Overhaul the state comparison code

The state comparison code is quite complicated. It has very long functions and is programmed mostly using C idioms and is difficult to understand and debug. It is in need of an overhaul:

  • cleanup, refactoring, usage of C++ features.
  • The state comparison code works by infering types of blocks allocated on the heap by following pointers from known roots (global variables, local variables). Usually the first type found for a given block is used even if a better one could be found later. By using a first pass of type inference, on each snapshot before comparing the states, we might use a better type information on the different blocks.
  • We might benefit from adding logic for handling some known types. For example, both std::string and std::vector have a capacity which might be larger than the current size of the container. We should ignore the corresponding elements when comparing the states and infering the types.
  • Another difficulty in the state comparison code is the detection of dangling pointers. We cannot easily know if a pointer is dangling and dangling pointers might lead us to choose the wrong type when infering heap blocks. We might mitigate this problem by delaying the reallocation of a freed block until there is no blocks pointing to it anymore using some sort of basic garbage-collector.

Hashing the states

In order to speed up the state comparison an idea was to create a hash of the state. Only states with the same hash would need to be compared using the state comparison algorithm. Some information should not be inclueded in the hash in order to avoid considering different states which would otherwise would have been considered equal.
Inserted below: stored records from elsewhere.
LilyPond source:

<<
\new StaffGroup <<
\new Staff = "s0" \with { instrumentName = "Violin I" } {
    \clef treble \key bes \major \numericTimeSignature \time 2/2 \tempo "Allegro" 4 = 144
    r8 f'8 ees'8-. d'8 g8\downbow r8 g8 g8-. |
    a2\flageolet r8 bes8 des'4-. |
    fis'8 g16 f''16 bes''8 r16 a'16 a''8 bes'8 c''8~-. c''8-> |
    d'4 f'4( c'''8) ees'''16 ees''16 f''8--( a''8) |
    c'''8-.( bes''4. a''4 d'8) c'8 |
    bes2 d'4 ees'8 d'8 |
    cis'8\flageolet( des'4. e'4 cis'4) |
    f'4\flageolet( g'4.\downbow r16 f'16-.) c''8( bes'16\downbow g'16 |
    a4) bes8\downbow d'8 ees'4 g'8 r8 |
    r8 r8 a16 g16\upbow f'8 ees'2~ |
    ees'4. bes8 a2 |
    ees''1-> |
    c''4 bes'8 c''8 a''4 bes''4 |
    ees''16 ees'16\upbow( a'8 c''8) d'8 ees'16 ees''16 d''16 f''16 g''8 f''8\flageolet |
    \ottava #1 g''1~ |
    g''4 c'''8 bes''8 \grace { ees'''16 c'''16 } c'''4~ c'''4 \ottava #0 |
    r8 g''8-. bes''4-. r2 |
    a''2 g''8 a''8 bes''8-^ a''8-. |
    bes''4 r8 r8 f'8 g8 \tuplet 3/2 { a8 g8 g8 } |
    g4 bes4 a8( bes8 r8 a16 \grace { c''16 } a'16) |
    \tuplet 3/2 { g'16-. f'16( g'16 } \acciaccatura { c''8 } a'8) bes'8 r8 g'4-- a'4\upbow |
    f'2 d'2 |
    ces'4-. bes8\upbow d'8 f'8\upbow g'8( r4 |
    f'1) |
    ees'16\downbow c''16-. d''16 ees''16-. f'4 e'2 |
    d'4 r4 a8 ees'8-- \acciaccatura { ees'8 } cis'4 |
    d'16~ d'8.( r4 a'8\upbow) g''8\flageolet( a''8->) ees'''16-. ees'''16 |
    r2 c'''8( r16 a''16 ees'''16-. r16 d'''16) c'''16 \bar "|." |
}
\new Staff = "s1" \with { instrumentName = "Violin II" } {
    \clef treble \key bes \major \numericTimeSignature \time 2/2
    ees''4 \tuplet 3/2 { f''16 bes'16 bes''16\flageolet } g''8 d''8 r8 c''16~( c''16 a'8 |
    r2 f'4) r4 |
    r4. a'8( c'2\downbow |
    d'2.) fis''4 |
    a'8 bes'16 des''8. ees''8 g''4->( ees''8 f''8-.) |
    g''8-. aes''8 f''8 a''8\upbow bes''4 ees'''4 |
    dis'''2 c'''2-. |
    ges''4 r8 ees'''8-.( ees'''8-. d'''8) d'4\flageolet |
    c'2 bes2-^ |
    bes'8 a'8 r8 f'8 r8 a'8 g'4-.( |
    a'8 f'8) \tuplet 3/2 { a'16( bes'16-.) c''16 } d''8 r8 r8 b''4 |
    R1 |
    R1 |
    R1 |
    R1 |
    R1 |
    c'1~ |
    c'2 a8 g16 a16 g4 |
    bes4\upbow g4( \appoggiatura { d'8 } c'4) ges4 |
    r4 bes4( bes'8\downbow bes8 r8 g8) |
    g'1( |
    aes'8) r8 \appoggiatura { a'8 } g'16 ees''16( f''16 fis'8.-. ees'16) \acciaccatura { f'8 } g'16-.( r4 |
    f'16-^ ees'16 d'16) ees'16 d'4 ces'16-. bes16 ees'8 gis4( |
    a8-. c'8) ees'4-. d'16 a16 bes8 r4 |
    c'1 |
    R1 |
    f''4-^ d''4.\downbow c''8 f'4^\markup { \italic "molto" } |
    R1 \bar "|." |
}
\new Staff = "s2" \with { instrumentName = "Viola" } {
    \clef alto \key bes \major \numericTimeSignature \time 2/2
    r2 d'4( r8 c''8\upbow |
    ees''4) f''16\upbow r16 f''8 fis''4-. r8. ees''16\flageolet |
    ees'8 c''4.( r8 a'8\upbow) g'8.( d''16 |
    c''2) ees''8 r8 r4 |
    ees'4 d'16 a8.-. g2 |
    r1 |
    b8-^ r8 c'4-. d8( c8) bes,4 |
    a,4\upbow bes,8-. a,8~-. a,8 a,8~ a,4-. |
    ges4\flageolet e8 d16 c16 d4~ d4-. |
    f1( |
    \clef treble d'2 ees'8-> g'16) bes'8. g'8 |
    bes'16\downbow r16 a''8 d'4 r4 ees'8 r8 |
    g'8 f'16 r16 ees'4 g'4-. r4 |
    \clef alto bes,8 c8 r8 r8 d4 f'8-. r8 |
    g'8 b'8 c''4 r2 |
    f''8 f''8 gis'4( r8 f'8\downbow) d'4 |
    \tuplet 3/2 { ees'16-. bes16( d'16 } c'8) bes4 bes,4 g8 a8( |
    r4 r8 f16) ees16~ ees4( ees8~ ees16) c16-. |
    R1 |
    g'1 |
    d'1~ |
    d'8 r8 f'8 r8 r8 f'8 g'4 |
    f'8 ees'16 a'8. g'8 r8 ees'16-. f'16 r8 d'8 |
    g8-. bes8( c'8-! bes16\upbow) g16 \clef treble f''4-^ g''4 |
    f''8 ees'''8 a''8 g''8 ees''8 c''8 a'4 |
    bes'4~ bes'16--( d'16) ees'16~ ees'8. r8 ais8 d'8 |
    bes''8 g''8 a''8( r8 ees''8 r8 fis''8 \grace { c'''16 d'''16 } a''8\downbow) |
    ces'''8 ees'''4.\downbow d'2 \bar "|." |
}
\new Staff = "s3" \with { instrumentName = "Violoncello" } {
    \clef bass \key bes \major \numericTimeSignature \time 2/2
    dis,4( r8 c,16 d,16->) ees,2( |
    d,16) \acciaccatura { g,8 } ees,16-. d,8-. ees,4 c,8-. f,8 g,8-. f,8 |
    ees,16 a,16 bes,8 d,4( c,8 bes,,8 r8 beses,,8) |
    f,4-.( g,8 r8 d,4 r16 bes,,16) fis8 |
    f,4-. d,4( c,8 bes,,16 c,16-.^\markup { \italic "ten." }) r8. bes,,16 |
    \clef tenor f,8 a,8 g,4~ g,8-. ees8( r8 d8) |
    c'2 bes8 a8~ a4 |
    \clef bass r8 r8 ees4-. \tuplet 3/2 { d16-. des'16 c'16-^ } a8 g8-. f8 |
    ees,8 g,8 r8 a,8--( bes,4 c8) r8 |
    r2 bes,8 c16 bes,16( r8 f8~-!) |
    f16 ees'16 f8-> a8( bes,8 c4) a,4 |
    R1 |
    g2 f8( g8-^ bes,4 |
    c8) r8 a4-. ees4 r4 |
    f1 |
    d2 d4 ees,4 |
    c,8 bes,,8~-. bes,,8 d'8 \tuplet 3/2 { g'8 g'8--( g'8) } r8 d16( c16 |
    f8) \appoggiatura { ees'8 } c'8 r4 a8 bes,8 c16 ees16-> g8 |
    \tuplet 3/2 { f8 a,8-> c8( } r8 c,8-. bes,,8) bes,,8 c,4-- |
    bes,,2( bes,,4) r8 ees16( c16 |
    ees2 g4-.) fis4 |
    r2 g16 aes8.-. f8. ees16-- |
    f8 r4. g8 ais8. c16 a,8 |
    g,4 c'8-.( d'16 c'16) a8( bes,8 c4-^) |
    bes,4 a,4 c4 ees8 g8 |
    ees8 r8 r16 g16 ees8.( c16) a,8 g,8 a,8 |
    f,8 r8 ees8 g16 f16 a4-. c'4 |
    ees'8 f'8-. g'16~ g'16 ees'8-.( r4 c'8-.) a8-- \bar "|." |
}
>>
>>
The states could be indexed by their hash. Currently they are indexed by the number of processes and the amount of heap currently allocated (see DerefAndCompareByNbProcessesAndUsedHeap).

Good candidate informations for the state hashing:

  • number of processes;
  • their backtraces (instruction addresses);
  • their current simcall numbers;
  • some simcall arguments (eg. number of elements in a waitany);
  • number of pending communications;
  • etc.

Some basic infrastructure for this is already in the code (see mc_hash.cpp) but it is currently disabled.

Separate the model-checker code from libsimgrid

Interface with the model-checked processes

The model-checker reads many information about the model-checked process by process_vm_readv()-ing brutally the data structure of the model-checked process leading to some horrible code such as walking a swag from another process. It prevents us as well from replacing some XBT data structures with standard C++ ones. We need a sane way to expose the relevant information to the model-checker.

Generic simcalls

We have introduced some generic simcalls which can be used to execute a callback in SimGrid Maestro context. It makes it a lot easier to interface the simulated process with the maestro. However, the callbacks for the model-checker which cannot decide how it should handle them. We would need a solution for this if we want to be able to replace the simcalls the model-checker cares about by generic simcalls.

Defining an API for writing Model-Checking algorithms

Currently, writing a new model-checking algorithms in SimGridMC is quite difficult: the logic of the model-checking algorithm is mixed with a lot of low-level concerns about the way the model-checker is implemented. This makes it difficult to write new algorithms and difficult to understand, debug, and modify the existing ones. We need a clean API to express the model-checking algorithms in a form which is closer to the text-book/paper description. This API must be exposed in a a language which is more adequate to this task.

Tasks:

  1. Design and implement a clean API to express model-checking algorithms. A Session class currently exists for this but is not feature complete and should probably be rewritten. It should be easy to create bindings for different languages on top of this API.
  2. Create a binding to some better suited, dynamic, scripting language (e.g., Lua).
  3. Rewrite the existing model-checking algorithms in this language using the new API.